Les frais cachés qui annulent la remise

Vous avez trouvé une paire de baskets à -40 %. Belle affaire. Sauf qu’au moment de valider votre commande en ligne, les frais de livraison s’élèvent à 8,99 €. Ajoutez une « assurance colis » pré-cochée à 2,50 € et des frais de « traitement » de 1,90 €. Votre remise de 25 € vient de fondre de moitié.

Acheteur découvrant des frais cachés lors d'un achat en ligne

Cette mécanique touche aussi bien les grandes plateformes que les sites de marques moins connues. Certains sites de mode discount ont élevé la pratique au rang d’art. Les frais de retour, parfois facturés entre 5 € et 8 €, représentent un autre coût invisible qui décourage les renvois et verrouille l’achat.

Avant de valider, faites un calcul simple : comparez le prix total (article + livraison + frais) avec le prix habituel du même article livré hors soldes. Si la différence est inférieure à 10 %, vous n’êtes pas face à une affaire. Vous êtes face à un tour de passe-passe.

Pensez aussi à vérifier les cases pré-cochées. Les options d’assurance ou d’abonnement premium glissées dans le tunnel de paiement sont considérées comme des pratiques déloyales. Vous pouvez les signaler et exiger une facture détaillée.

Vos armes légales face aux pratiques trompeuses

Au-delà de la vigilance individuelle, la loi française offre un arsenal concret. Le Code de la consommation interdit les pratiques commerciales trompeuses (article L121-2).

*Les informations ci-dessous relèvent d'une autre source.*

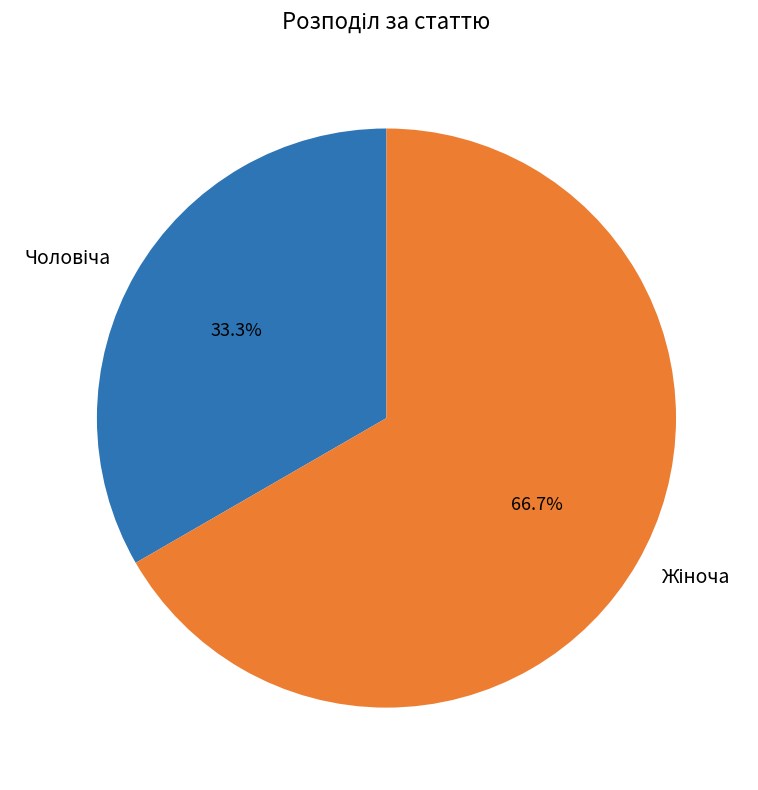

To the nearest percent, what portion does Чоловіча represent?

33%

Tout prix de référence mensonger expose l’enseigne à une amende pouvant atteindre 300 000 € et deux ans d’emprisonnement pour les dirigeants.

Vous pouvez signaler une anomalie directement sur la plateforme SignalConso de la DGCCRF. Le processus prend trois minutes et votre signalement déclenche une vérification officielle. En 2025, plus de 80 000 signalements ont été déposés pendant la période des soldes d’été.

Si votre colis est perdu ou volé après livraison, c’est le vendeur qui est responsable, pas le transporteur. Et si un commerçant refuse de vous rembourser un article défectueux soldé, sachez que des plafonds légaux existent et que la médiation est gratuite.

En résumé : notez les prix avant le 24 juin, méfiez-vous des stocks trop parfaits, résistez aux timers clignotants et calculez le prix total avant de cliquer. Les vraies bonnes affaires existent pendant les soldes. Mais elles ne sont jamais celles qui crient le plus fort.